### EXERCISE DETAILS
Reproduce, exactly and in full, the lines from the one with "pinky pip: (275, 173)" through the one with "ring tip: (1350, 902)" in the data below; drop pictures.

### AVAILABLE DATA
☆ ☆ ☆ ☆ ☆

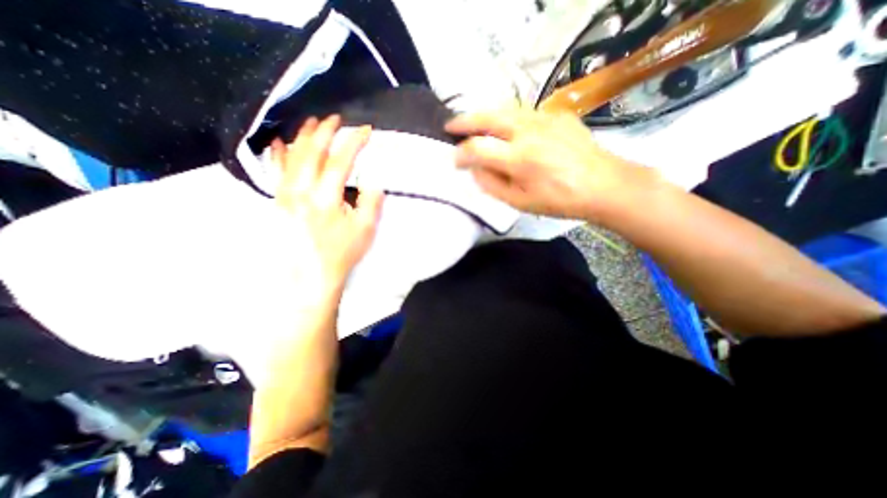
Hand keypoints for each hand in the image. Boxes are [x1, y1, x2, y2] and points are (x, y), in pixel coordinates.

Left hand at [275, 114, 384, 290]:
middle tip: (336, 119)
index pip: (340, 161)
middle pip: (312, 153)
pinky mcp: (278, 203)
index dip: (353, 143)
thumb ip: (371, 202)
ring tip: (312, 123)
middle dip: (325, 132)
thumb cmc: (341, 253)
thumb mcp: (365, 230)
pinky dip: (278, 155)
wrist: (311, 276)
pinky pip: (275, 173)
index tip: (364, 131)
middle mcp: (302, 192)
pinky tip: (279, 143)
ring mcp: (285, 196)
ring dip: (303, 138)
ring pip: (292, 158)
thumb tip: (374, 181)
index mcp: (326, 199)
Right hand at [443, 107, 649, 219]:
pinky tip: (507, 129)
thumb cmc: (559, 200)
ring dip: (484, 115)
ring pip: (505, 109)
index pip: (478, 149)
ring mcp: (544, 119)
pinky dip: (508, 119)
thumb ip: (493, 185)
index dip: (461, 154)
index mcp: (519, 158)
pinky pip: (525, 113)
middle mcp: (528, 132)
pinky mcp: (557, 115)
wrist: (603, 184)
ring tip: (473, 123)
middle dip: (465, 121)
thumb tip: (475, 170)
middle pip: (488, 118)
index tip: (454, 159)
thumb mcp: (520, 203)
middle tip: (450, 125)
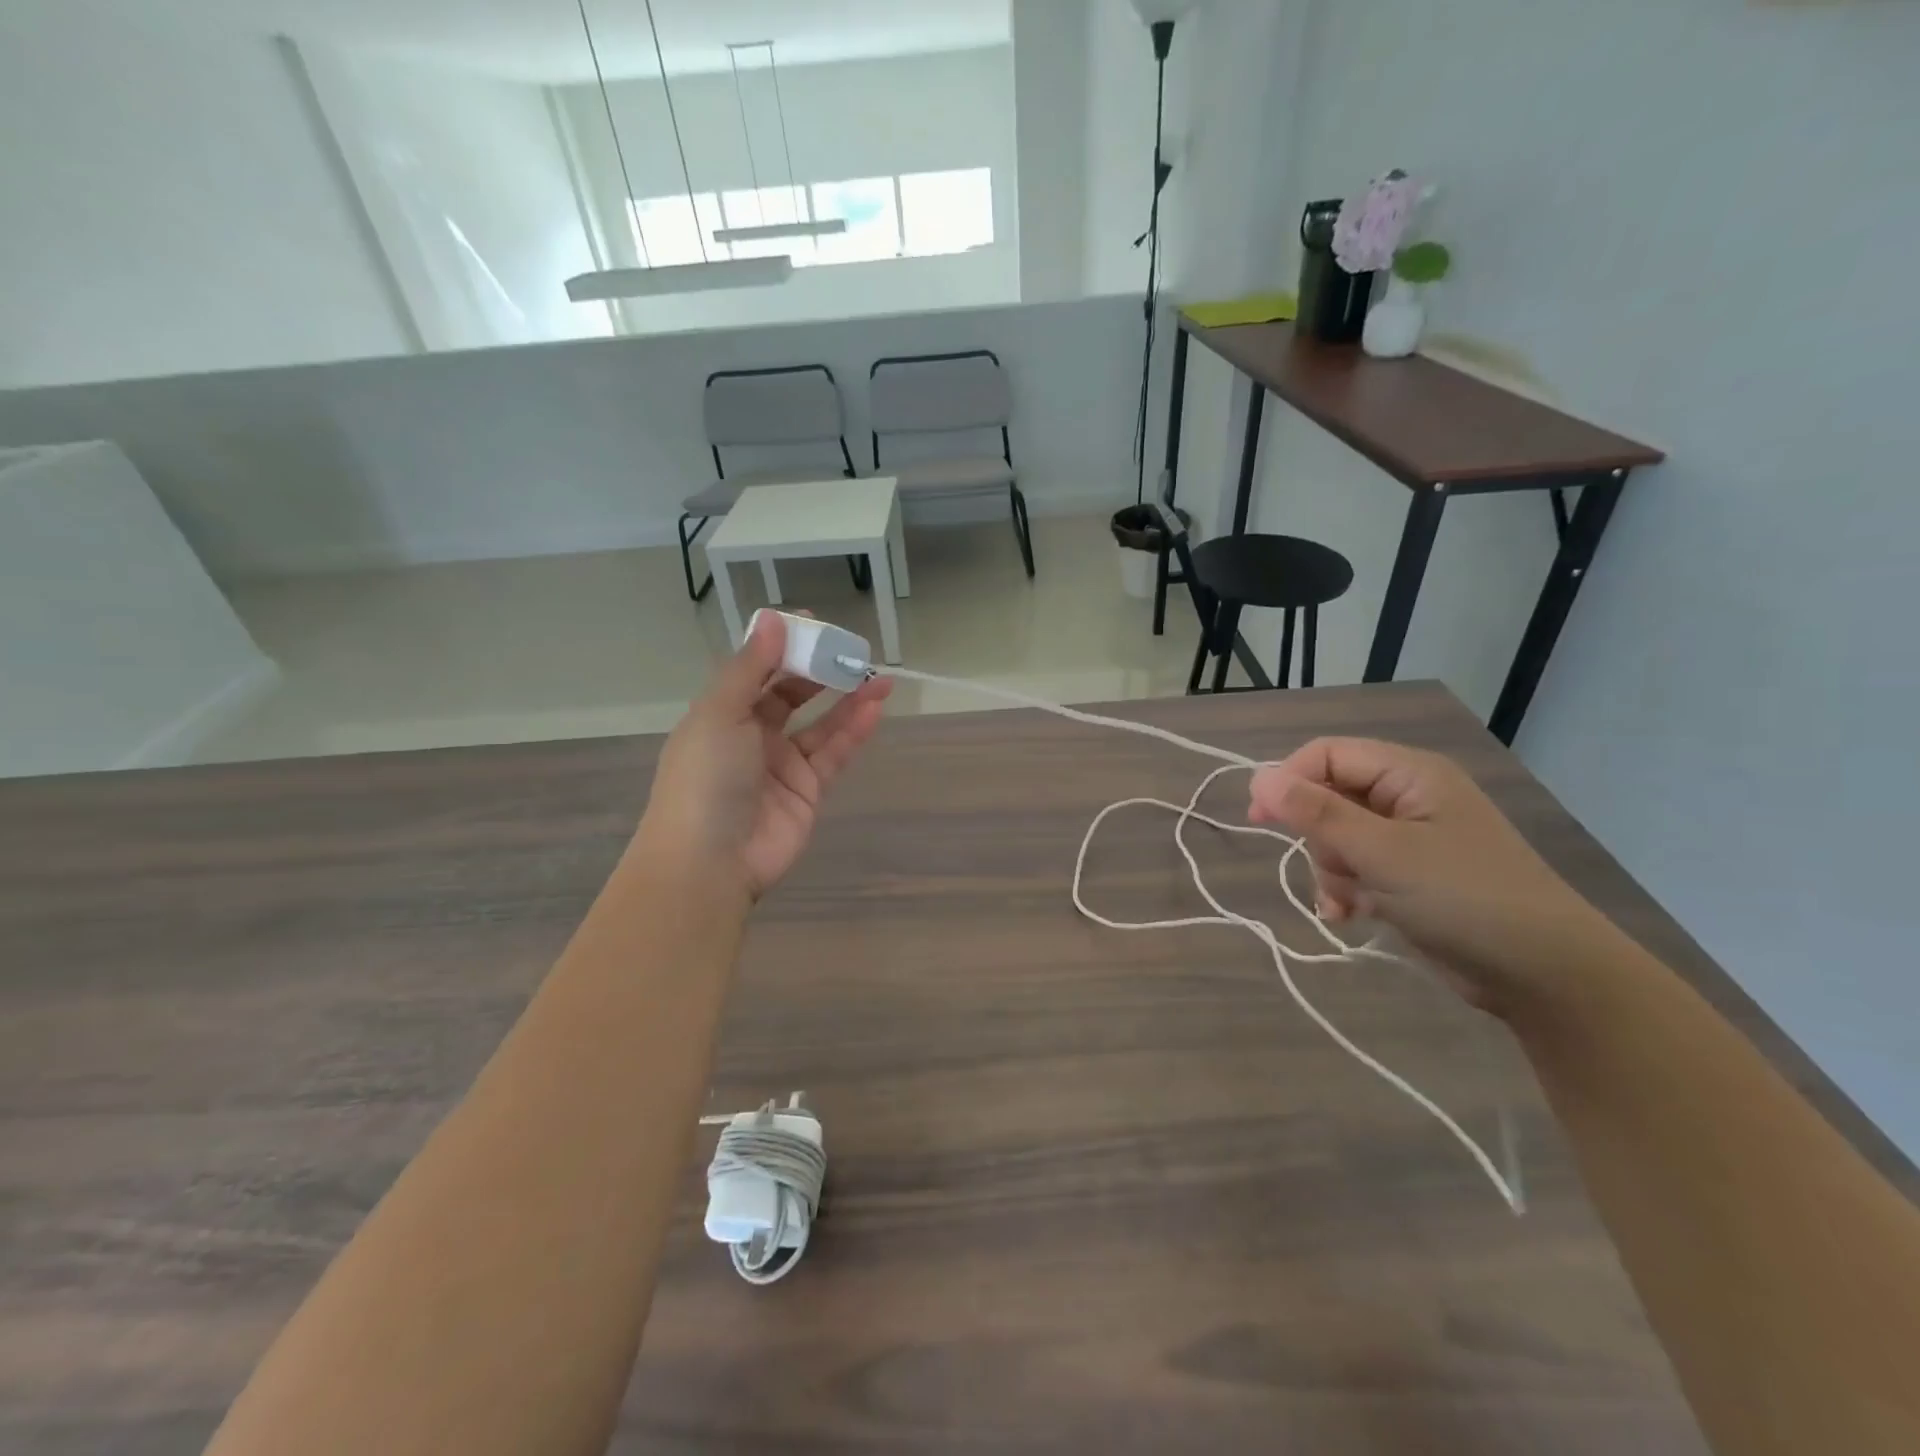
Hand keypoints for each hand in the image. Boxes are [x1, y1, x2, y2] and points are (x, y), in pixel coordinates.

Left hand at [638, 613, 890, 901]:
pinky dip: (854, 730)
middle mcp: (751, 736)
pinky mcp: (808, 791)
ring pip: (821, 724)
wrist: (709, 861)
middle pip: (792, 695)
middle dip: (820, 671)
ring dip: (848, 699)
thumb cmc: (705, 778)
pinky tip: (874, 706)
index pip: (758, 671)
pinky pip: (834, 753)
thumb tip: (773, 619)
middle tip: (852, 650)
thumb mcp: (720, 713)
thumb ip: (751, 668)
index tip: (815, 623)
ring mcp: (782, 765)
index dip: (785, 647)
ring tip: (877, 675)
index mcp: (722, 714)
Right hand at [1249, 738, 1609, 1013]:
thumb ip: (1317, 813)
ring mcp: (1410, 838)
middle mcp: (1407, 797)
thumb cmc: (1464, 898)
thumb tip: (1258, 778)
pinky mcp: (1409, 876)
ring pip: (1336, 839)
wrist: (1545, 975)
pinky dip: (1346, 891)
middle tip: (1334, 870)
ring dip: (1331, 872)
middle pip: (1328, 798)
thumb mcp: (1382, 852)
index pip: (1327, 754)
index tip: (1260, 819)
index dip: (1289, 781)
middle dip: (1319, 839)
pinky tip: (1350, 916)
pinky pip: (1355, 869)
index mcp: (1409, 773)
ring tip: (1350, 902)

☆ ☆ ☆ ☆ ☆

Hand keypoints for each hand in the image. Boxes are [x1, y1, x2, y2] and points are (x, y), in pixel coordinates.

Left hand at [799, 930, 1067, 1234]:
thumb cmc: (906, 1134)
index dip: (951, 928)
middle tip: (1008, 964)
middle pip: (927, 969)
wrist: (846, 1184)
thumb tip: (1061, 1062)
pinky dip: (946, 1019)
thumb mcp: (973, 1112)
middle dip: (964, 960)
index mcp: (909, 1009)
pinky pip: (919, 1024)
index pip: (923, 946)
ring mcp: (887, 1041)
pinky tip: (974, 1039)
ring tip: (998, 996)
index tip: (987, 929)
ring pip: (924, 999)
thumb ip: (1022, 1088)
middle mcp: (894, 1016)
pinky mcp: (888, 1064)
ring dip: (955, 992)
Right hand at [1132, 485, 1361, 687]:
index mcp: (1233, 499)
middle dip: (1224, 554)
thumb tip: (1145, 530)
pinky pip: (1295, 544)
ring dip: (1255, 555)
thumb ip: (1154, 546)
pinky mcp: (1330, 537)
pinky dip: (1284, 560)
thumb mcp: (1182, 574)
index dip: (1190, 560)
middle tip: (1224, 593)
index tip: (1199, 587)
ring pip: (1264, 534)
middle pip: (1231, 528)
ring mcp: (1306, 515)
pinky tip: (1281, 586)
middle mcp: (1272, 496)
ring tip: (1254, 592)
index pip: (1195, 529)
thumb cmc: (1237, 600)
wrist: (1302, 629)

☆ ☆ ☆ ☆ ☆

### TASK SOLUTION
pinky pip: (275, 173)
index tip: (364, 131)
middle mcp: (302, 192)
pinky tip: (279, 143)
ring mcp: (285, 196)
ring dip: (303, 138)
ring pip: (292, 158)
thumb tip: (374, 181)
index mcp: (326, 199)
Right hand at [443, 107, 649, 219]:
pinky tip: (507, 129)
thumb cmc: (559, 200)
ring dip: (484, 115)
ring pip: (505, 109)
index pip: (478, 149)
ring mcp: (544, 119)
pinky dip: (508, 119)
thumb ip: (493, 185)
index dip: (461, 154)
index mcp: (519, 158)
pinky pip: (525, 113)
middle mcp: (528, 132)
pinky mcp: (557, 115)
wrist: (603, 184)
ring tip: (473, 123)
middle dip: (465, 121)
thumb tip: (475, 170)
middle pip: (488, 118)
index tip: (454, 159)
thumb mcp: (520, 203)
middle tip: (450, 125)
Hand keypoints for each hand in the image. Boxes are [x1, y1, x2, y2] and points are (x, y), in pixel coordinates.

Left hand at [638, 613, 890, 901]:
pinky dip: (854, 730)
middle mcp: (751, 736)
pinky mcp: (808, 791)
ring pip: (821, 724)
wrist: (709, 861)
middle pip: (792, 695)
middle dip: (820, 671)
ring dip: (848, 699)
thumb cmc: (705, 778)
pinky tip: (874, 706)
index pip: (758, 671)
pinky pip: (834, 753)
thumb tip: (773, 619)
middle tip: (852, 650)
thumb mcp: (720, 713)
thumb ip: (751, 668)
index tip: (815, 623)
ring mcp: (782, 765)
index dip: (785, 647)
ring tip: (877, 675)
index mcp: (722, 714)
Right hand at [1249, 738, 1609, 1013]:
thumb ip: (1317, 813)
ring mcp: (1410, 838)
middle mcp: (1407, 797)
thumb cmc: (1464, 898)
thumb tip: (1258, 778)
pinky mcp: (1409, 876)
ring pip: (1336, 839)
wrist: (1545, 975)
pinky dip: (1346, 891)
middle tip: (1334, 870)
ring dip: (1331, 872)
middle pip: (1328, 798)
thumb mcp: (1382, 852)
index pip: (1327, 754)
index tip: (1260, 819)
index dip: (1289, 781)
middle dip: (1319, 839)
pinky tip: (1350, 916)
pinky pip: (1355, 869)
index mcp: (1409, 773)
ring tip: (1350, 902)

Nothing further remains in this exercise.